A response to BlackFlash’s Fall/Winter issue “Infinities.”
By Nur Sobers-Khan March 24, 2022
Alize Zorlutuna’s Facing East (2019) evokes the question that echoes through much diasporic art—the interrogation of origins, place, and belonging. Or rather, origins in a now-imagined landscape, absence, and resistance to belonging. Facing East is simple but deeply evocative artwork: a prayer carpet from which the central mihrab design, upon which a Muslim would normally stand and pray, has been cut out; the carpet is draped over a monumental rock formation, which can be seen through the absent form of the mihrab. A many-layered work, Facing East brings to mind the hadith that the entire earth is a place of prayer. While the prayer carpet is the artifice of humans, the earth is God’s creation, and thereby pure by its very nature.
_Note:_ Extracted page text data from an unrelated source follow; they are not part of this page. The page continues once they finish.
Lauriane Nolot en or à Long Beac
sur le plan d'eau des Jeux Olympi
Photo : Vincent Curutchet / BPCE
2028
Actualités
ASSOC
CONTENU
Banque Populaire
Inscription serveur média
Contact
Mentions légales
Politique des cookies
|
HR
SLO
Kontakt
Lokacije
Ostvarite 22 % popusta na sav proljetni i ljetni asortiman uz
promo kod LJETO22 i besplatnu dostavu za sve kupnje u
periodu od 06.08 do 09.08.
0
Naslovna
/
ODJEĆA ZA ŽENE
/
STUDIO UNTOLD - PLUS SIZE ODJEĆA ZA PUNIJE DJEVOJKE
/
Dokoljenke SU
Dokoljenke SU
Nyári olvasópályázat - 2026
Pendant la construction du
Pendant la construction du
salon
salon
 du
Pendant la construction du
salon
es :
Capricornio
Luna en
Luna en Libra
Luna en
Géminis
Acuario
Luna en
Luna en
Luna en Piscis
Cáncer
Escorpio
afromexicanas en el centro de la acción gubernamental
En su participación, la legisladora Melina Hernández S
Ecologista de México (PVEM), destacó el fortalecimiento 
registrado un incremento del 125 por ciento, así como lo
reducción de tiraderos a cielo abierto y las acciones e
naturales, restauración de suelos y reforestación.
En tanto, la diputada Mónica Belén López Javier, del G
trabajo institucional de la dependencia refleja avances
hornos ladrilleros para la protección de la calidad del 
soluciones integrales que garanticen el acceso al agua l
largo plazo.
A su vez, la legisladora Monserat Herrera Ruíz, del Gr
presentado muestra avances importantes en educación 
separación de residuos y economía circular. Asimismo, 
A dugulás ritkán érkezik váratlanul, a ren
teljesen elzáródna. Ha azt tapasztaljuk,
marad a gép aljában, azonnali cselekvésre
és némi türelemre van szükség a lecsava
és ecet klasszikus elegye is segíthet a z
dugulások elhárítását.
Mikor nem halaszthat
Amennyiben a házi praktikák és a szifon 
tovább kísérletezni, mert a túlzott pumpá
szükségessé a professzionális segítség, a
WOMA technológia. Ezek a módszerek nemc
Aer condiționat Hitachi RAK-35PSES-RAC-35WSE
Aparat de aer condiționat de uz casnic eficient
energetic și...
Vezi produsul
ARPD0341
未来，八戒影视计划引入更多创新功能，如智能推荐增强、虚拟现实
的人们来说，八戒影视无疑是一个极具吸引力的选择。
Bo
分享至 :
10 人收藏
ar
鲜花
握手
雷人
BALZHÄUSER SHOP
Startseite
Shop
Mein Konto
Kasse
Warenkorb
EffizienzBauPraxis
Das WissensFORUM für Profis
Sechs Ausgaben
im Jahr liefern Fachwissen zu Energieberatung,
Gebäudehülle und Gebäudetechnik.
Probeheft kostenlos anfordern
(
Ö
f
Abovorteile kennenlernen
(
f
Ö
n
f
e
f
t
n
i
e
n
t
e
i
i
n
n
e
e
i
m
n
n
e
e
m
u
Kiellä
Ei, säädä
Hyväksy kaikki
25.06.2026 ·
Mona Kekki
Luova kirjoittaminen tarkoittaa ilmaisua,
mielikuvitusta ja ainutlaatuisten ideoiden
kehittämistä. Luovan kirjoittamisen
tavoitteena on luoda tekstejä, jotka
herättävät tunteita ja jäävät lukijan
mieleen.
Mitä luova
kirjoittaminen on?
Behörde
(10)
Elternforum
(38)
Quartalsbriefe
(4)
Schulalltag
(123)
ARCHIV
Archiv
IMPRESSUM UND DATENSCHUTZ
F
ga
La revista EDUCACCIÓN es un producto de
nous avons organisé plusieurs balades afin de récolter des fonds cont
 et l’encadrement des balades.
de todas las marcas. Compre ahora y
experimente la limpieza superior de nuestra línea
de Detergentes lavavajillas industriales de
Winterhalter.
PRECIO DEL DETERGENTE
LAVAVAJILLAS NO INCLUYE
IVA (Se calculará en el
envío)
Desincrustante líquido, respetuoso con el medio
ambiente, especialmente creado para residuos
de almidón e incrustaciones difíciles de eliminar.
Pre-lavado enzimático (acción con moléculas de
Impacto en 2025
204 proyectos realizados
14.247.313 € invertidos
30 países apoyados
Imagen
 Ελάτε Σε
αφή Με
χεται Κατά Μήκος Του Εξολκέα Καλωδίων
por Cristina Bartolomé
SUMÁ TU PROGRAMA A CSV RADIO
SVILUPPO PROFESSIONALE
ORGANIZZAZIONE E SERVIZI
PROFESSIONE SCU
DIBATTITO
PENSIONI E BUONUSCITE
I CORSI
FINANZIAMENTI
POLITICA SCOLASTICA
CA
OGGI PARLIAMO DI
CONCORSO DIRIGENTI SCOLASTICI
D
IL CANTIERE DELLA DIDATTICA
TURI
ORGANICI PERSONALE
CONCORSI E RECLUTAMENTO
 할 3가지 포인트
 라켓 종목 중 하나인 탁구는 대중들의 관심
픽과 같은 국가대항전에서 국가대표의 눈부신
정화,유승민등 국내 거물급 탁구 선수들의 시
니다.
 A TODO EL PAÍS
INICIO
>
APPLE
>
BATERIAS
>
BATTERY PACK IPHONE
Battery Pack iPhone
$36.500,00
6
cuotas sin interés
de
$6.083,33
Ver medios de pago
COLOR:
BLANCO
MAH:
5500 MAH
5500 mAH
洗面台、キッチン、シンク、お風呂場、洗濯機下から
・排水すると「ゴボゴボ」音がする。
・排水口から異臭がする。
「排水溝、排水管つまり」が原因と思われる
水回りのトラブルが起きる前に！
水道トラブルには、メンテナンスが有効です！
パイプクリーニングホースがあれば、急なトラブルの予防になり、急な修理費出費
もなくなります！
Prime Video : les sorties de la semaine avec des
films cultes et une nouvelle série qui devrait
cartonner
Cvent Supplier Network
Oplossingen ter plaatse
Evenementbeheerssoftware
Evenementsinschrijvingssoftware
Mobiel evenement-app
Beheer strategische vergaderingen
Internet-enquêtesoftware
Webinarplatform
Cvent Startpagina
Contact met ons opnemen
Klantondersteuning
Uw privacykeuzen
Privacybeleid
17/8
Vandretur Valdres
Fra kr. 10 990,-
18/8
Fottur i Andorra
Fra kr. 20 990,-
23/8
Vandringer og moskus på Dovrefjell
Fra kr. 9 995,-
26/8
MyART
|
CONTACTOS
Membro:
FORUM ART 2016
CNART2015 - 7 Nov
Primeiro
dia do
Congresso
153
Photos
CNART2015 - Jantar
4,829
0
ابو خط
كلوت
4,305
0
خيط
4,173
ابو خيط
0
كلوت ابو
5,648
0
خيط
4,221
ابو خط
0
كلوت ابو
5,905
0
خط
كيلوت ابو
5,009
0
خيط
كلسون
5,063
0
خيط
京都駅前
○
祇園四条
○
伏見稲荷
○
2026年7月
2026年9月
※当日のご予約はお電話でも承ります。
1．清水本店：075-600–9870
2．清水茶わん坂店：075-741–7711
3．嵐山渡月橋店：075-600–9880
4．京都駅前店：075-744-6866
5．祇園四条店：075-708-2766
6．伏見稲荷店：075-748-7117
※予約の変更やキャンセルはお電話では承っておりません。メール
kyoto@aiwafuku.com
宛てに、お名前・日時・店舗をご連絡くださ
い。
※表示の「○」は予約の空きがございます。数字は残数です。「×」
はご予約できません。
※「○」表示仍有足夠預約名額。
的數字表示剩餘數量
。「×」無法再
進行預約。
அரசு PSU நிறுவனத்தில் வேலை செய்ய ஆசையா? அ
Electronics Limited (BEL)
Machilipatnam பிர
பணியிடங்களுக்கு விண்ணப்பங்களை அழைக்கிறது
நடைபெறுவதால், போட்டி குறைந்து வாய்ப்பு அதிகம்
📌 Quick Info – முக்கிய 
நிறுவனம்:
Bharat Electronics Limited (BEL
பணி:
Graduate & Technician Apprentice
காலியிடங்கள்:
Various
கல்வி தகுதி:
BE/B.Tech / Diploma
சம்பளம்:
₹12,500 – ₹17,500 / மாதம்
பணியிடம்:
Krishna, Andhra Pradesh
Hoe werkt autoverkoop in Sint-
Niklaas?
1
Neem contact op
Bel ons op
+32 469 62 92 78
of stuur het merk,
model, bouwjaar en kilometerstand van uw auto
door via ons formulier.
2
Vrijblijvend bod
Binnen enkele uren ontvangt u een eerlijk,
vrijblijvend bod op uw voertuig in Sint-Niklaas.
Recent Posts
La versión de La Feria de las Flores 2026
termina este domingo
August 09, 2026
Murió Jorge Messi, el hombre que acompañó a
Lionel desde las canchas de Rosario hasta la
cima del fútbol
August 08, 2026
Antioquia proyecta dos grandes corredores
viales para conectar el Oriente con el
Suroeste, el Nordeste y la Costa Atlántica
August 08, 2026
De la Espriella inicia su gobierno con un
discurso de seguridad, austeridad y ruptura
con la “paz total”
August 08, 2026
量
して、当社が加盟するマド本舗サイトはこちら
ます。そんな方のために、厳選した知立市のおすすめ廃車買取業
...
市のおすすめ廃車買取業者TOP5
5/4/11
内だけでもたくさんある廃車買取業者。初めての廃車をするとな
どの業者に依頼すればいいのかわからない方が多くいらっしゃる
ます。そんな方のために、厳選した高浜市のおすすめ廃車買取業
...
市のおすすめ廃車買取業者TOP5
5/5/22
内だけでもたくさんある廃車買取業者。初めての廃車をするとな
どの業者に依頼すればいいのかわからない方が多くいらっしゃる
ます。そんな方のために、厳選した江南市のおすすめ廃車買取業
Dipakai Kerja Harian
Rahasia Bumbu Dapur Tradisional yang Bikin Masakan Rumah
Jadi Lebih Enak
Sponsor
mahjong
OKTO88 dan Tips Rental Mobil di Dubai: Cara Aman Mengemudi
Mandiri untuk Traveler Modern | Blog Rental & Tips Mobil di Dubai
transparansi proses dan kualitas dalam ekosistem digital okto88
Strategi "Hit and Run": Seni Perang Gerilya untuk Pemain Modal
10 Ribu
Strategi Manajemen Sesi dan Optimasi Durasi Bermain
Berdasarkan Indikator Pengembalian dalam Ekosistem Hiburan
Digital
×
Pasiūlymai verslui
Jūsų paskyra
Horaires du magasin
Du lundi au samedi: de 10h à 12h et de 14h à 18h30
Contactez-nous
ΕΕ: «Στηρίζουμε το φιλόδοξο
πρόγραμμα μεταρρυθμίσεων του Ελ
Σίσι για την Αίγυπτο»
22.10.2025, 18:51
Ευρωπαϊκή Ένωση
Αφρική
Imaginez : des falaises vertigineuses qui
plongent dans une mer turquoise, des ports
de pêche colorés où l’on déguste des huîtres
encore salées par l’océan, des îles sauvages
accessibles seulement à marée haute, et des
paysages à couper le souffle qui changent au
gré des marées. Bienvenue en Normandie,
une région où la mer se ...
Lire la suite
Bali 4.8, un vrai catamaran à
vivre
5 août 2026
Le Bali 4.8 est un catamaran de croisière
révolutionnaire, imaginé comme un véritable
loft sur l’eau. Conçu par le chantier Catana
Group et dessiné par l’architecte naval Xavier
The near-eternality of the rock stands in contrast to the fabric of the prayer carpet, ephemeral and destined to fray and unravel, hinting at the fragility of human prayers and human endeavours, and also at the hubris of humankind—why do we weave elaborate prayer carpets as a locus of piety when the earth itself is the original place of prayer? Alize Zorlutuna’s work speaks to our transience as physical beings as well as humankind’s vulnerability, expressed through the inventive, yet fragile, aesthetics and materiality of our religious rituals.